> WORK ORDER: Dropping every picture, set down exactly the lines in the entries below, starting with the line with "42: (566, 112, 0.69)" and going on through the line with "0: (560, 159, 0.66)".

[[ EXCERPTED RECORDS, beginning ]]

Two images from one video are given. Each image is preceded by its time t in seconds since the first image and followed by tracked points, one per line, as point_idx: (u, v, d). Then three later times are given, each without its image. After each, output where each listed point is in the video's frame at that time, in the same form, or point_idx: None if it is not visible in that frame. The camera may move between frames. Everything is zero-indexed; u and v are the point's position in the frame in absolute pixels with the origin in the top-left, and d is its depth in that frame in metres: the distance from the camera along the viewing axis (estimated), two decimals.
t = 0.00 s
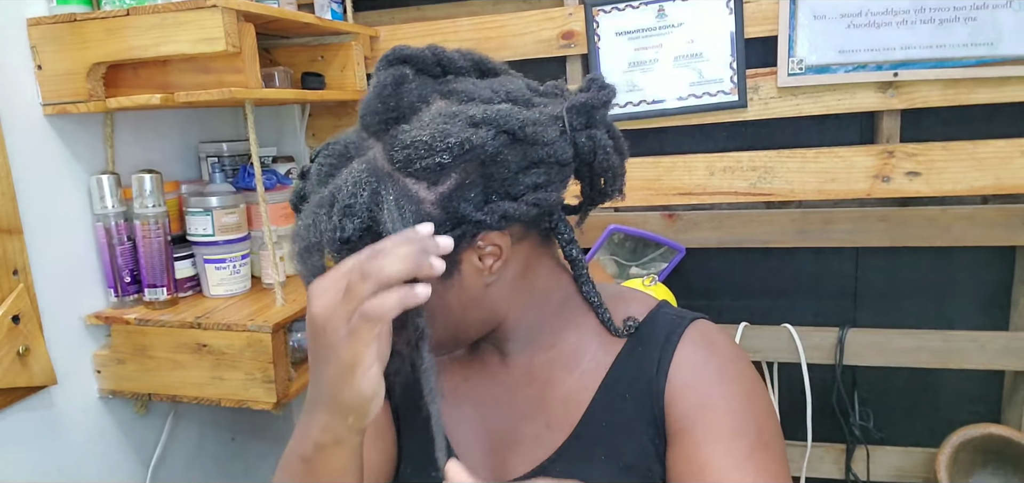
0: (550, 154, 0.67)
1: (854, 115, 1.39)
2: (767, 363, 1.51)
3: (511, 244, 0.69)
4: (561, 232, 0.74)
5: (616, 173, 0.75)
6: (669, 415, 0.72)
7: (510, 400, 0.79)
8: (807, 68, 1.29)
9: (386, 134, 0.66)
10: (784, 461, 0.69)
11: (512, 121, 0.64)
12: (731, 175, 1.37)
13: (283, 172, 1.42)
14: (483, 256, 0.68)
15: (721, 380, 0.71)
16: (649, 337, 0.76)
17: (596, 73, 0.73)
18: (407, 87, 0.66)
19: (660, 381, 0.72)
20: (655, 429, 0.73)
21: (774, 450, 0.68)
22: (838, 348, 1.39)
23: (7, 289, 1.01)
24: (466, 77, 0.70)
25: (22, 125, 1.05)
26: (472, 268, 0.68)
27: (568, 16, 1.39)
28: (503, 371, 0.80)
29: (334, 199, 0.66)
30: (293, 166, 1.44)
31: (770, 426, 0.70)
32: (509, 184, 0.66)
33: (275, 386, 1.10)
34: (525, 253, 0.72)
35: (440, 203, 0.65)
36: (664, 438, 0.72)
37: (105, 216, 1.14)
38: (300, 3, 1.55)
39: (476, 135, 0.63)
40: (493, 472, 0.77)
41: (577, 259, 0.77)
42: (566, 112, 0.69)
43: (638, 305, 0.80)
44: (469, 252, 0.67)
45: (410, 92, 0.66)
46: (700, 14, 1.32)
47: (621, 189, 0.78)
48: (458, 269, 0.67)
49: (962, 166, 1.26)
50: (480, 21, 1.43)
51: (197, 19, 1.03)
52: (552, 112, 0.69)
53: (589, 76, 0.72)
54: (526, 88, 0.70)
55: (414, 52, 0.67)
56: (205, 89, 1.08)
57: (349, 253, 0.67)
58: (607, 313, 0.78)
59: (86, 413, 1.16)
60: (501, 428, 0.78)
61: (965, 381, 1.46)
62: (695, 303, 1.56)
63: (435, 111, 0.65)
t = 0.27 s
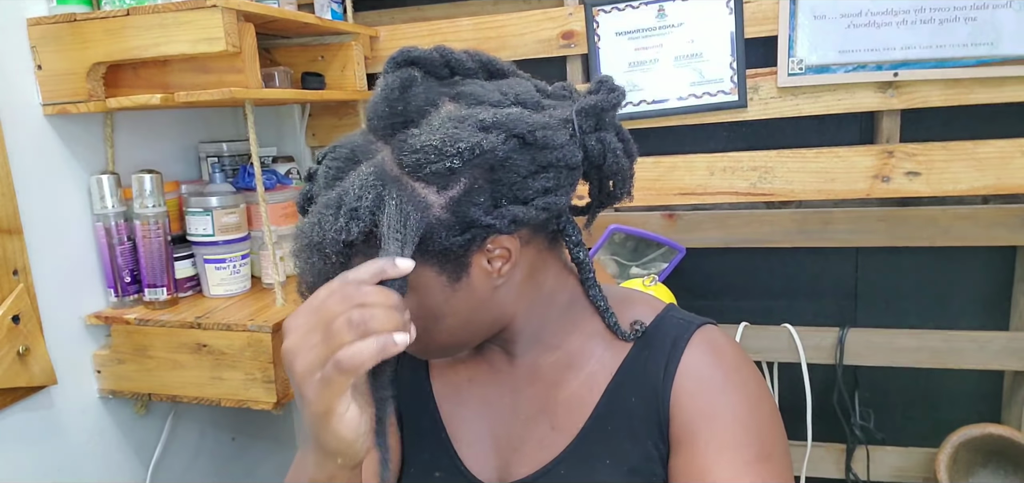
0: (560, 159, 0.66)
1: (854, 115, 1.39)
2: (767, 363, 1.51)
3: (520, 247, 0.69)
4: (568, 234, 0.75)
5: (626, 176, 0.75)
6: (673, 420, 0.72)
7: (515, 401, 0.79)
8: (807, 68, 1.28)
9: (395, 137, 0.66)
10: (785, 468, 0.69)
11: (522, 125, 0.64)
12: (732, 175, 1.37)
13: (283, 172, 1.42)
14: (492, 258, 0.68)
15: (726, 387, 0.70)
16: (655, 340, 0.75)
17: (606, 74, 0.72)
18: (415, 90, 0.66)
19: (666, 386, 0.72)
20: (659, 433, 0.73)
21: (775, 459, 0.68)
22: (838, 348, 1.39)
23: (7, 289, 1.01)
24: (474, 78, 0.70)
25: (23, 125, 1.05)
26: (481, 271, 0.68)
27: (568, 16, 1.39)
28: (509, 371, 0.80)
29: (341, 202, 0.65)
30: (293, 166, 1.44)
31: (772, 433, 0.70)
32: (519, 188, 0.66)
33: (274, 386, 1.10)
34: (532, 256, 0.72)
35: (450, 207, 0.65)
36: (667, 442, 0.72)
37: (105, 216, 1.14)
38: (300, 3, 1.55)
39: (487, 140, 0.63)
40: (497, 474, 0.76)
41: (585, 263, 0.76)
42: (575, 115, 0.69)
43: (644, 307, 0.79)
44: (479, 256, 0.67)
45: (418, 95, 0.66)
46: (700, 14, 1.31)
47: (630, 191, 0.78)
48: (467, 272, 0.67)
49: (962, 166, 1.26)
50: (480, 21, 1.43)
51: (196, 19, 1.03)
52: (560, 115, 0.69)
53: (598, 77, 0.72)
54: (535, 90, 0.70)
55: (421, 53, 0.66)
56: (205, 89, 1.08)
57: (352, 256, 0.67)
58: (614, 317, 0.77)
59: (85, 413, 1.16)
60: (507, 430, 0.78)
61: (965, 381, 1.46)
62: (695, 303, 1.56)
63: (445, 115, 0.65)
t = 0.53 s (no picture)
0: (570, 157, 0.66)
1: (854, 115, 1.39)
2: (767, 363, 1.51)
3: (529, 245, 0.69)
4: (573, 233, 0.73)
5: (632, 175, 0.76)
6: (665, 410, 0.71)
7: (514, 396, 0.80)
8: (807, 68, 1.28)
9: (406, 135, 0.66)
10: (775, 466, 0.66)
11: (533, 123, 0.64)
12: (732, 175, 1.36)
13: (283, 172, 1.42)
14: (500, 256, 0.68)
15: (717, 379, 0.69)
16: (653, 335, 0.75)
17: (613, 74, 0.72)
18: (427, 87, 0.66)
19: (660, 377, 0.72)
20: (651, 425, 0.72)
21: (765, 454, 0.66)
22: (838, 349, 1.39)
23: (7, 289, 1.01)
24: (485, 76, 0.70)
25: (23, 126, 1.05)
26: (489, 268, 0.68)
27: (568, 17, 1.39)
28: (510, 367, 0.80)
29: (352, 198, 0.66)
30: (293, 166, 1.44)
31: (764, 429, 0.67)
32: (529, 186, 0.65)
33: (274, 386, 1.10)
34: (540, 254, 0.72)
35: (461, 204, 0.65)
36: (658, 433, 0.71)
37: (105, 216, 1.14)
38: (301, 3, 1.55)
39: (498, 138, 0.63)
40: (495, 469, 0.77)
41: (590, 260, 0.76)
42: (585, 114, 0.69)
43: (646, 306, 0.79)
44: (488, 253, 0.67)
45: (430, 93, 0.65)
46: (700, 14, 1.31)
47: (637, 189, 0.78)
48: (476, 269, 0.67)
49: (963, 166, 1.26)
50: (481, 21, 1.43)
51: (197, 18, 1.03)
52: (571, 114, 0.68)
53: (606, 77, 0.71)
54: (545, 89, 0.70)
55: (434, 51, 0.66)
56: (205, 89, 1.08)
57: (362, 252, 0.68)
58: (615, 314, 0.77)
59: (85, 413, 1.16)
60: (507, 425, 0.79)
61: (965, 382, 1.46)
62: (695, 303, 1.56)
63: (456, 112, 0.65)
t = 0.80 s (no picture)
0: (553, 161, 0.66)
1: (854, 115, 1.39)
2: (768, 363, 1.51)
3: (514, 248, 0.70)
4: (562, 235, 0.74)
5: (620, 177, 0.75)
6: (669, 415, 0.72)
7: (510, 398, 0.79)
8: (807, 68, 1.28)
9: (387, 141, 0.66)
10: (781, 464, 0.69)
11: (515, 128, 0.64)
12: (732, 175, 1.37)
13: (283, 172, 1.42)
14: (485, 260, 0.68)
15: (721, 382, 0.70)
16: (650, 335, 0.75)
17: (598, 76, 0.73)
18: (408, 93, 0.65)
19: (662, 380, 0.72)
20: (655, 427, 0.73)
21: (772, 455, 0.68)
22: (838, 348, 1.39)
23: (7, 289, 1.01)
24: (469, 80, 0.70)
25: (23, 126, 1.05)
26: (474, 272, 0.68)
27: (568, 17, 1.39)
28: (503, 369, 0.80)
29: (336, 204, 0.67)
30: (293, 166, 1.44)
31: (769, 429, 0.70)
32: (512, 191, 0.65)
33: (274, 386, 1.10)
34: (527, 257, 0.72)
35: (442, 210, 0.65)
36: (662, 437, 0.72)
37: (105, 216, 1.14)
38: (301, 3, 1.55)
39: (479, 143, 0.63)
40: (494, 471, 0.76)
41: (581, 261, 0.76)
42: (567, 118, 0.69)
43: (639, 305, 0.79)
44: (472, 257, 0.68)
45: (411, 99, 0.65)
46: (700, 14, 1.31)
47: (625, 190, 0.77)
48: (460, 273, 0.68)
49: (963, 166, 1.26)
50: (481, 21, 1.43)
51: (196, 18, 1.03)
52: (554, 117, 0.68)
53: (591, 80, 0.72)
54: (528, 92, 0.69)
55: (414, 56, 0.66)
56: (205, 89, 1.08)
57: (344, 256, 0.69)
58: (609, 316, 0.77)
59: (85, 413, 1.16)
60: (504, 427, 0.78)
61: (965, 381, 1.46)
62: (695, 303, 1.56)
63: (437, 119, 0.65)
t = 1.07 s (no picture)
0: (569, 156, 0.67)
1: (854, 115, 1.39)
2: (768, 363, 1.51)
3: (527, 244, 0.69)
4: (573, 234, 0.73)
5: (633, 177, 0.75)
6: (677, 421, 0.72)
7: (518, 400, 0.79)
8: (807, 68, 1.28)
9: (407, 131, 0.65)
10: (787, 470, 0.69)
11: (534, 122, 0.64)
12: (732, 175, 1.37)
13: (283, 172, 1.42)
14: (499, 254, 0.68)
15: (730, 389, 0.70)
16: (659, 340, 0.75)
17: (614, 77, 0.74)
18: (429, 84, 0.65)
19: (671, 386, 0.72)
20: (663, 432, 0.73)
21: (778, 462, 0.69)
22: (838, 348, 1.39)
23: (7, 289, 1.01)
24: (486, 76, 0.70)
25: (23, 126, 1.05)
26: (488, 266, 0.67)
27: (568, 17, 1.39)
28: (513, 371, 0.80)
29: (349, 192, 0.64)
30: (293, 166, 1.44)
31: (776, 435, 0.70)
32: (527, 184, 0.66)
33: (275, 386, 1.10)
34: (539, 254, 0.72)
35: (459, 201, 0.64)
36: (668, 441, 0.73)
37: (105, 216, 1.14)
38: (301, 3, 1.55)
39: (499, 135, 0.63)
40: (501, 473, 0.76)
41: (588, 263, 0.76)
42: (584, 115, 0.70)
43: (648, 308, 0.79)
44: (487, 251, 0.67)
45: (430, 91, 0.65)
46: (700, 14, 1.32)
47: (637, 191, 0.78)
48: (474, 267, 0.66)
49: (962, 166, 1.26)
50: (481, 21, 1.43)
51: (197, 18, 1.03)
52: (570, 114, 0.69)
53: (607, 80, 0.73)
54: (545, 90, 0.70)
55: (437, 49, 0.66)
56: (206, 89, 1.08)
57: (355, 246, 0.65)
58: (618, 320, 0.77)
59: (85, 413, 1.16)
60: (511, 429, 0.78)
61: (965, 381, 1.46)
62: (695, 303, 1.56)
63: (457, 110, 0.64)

[[ EXCERPTED RECORDS, end ]]
[[ EXCERPTED RECORDS, beginning ]]

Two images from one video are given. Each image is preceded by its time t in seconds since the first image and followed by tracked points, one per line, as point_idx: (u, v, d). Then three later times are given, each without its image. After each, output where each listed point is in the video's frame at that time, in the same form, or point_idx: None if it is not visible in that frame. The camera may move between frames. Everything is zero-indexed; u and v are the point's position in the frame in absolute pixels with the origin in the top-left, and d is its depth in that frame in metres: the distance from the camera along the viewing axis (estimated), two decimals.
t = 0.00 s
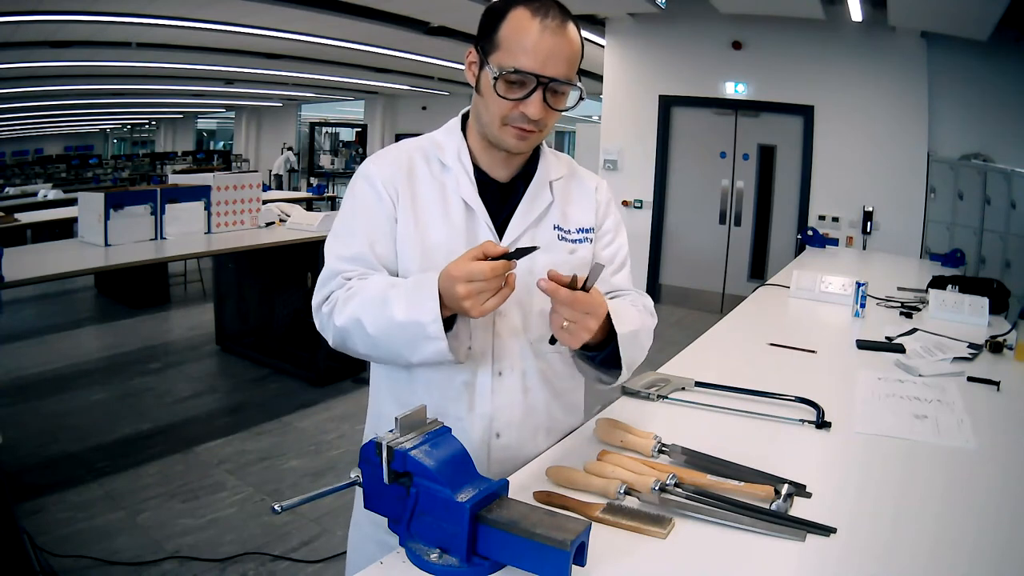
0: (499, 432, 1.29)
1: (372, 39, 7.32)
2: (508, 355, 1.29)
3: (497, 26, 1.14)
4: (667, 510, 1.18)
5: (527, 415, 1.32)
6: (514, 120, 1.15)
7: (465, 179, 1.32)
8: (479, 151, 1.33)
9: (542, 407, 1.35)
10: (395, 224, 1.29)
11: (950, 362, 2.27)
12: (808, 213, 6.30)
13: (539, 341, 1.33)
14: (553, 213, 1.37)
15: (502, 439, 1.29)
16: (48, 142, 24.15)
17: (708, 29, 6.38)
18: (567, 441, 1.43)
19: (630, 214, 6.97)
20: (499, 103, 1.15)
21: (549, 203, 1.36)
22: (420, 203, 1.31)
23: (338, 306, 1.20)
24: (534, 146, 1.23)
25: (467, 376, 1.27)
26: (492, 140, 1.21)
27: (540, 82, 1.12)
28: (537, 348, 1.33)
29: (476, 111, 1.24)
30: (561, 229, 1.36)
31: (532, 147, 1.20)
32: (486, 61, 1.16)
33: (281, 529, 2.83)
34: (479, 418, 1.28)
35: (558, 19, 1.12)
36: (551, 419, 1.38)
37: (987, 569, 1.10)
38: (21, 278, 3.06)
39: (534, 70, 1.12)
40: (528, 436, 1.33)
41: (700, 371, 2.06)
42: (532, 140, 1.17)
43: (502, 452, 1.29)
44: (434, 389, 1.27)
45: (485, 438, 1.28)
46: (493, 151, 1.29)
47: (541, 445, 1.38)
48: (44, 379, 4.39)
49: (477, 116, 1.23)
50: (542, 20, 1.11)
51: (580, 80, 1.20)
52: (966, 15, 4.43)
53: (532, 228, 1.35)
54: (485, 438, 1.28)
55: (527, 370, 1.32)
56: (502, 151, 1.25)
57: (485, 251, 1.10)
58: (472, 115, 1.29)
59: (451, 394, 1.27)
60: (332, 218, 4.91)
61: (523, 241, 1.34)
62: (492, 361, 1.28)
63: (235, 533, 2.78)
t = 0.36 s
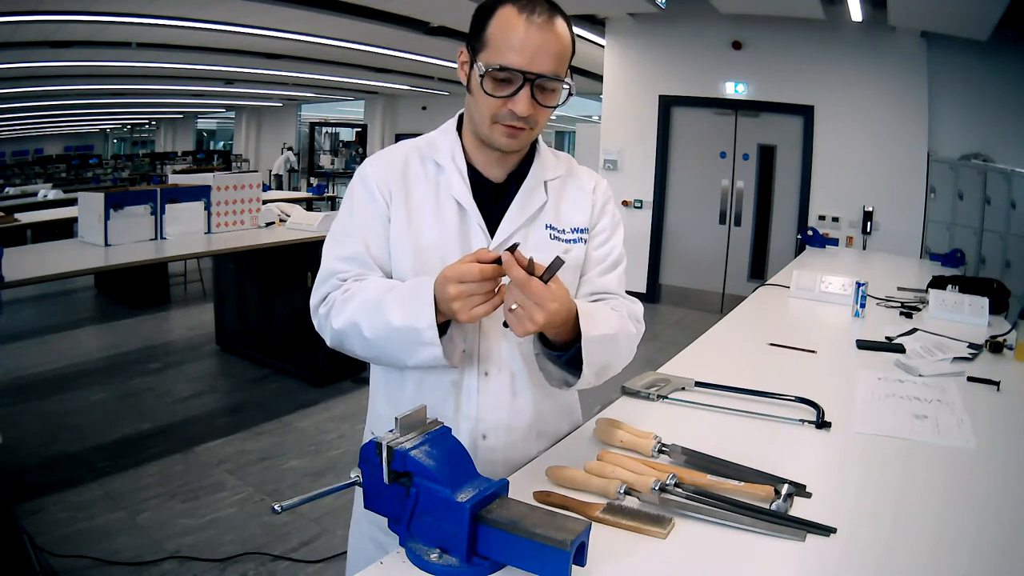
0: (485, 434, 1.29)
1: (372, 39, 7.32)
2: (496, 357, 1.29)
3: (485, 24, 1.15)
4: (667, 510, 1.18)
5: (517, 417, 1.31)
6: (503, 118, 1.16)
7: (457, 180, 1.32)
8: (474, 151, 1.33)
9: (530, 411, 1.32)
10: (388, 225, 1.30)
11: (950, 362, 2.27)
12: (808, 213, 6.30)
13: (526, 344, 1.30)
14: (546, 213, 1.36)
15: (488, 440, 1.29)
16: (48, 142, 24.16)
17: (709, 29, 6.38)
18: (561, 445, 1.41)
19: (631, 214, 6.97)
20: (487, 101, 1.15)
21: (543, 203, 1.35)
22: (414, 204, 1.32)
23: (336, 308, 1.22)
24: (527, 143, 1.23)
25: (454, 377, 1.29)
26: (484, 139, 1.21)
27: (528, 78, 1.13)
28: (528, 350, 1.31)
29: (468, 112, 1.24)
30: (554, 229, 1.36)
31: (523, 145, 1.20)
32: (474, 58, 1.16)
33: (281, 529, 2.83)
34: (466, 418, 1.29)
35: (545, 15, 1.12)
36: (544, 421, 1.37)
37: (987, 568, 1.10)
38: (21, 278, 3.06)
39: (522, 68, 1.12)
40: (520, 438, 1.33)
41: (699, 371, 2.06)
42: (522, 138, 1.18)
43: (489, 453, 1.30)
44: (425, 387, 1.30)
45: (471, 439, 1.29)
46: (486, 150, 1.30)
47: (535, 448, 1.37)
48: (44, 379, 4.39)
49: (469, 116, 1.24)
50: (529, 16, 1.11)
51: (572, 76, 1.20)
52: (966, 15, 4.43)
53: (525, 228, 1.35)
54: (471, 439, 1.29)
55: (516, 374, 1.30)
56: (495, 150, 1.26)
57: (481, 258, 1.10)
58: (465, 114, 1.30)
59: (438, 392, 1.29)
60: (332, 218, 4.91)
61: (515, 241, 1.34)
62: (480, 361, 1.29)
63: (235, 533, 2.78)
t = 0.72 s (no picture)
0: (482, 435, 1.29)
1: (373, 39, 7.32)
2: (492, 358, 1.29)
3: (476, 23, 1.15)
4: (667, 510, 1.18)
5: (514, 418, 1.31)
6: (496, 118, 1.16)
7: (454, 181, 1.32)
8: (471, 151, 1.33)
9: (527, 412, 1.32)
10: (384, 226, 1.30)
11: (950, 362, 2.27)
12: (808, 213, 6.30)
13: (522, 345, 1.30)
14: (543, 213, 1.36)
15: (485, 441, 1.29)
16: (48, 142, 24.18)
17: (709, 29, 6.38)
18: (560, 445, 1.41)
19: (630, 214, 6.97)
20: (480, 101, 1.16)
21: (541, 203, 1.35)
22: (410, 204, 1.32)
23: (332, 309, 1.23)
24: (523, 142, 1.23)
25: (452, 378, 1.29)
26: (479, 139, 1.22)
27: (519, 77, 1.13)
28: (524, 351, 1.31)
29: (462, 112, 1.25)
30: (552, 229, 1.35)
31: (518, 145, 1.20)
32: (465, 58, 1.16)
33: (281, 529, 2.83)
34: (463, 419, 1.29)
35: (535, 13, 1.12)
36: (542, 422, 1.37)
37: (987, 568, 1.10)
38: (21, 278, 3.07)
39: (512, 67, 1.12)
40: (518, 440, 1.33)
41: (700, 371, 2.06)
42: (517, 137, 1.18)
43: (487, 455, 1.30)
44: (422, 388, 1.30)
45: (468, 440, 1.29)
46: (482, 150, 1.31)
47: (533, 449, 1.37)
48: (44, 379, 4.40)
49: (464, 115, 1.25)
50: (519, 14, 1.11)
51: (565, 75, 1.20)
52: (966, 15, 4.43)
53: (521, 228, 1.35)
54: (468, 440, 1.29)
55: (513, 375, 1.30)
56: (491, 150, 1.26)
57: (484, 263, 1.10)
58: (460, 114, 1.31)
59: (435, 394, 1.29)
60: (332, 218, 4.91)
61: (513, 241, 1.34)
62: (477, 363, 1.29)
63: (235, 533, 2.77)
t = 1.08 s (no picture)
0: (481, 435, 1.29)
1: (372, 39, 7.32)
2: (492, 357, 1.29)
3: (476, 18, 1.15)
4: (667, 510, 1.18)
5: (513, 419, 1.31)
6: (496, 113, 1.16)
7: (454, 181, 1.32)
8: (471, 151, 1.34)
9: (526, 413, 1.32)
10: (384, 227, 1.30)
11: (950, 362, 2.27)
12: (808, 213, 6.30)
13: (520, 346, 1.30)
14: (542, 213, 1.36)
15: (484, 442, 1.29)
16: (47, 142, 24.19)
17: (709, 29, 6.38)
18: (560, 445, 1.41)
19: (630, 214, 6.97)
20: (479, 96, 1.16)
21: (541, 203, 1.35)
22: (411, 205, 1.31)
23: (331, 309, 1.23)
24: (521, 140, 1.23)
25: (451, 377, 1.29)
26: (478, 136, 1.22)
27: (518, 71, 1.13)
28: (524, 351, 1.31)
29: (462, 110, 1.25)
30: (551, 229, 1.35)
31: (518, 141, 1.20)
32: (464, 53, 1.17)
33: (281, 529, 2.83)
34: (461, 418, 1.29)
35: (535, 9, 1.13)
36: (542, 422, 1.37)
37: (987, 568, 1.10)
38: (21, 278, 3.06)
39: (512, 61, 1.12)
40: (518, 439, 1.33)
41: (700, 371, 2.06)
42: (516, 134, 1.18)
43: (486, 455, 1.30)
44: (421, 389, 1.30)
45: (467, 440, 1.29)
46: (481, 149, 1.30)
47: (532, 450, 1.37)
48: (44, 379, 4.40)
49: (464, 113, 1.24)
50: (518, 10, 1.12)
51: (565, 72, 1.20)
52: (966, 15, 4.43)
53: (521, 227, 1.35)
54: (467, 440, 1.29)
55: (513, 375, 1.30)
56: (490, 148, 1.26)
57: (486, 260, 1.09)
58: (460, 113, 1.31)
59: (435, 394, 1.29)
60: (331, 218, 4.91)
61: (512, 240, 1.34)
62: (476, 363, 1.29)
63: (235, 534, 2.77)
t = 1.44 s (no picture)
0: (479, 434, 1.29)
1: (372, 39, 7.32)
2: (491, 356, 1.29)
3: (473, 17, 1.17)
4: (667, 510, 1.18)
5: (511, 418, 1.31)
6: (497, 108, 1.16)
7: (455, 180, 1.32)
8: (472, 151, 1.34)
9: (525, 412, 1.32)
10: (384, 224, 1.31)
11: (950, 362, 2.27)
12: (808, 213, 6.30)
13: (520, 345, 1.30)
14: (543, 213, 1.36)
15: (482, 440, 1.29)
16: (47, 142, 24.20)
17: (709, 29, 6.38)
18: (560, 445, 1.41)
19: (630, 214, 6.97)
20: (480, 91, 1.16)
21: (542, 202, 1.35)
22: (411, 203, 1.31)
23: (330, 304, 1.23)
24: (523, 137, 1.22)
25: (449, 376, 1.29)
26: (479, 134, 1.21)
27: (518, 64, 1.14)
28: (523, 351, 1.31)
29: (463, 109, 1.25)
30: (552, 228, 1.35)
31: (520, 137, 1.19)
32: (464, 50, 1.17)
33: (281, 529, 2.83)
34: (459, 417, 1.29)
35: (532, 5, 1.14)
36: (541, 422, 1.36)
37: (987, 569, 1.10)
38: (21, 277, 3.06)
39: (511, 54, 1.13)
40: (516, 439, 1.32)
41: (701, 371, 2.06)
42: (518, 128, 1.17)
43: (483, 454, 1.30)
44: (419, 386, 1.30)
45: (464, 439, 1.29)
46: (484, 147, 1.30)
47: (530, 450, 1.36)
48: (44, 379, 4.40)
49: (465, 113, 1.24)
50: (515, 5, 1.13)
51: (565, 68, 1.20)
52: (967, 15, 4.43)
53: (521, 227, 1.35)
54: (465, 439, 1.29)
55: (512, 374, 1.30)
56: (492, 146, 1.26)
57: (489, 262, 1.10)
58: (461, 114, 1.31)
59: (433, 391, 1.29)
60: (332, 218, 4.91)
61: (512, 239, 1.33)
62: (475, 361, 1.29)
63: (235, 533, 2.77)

[[ EXCERPTED RECORDS, end ]]

> PROBLEM SOLUTION:
42: (566, 112, 0.69)
43: (638, 305, 0.80)
44: (469, 252, 0.67)
45: (410, 92, 0.66)
46: (700, 14, 1.32)
47: (621, 189, 0.78)
48: (458, 269, 0.67)
49: (962, 166, 1.26)
50: (480, 21, 1.43)
51: (197, 19, 1.03)
52: (552, 112, 0.69)
53: (589, 76, 0.72)
54: (526, 88, 0.70)
55: (414, 52, 0.67)
56: (205, 89, 1.08)
57: (349, 253, 0.67)
58: (607, 313, 0.78)
59: (86, 413, 1.16)
60: (501, 428, 0.78)
61: (965, 381, 1.46)
62: (695, 303, 1.56)
63: (435, 111, 0.65)
t = 0.27 s
0: (560, 159, 0.66)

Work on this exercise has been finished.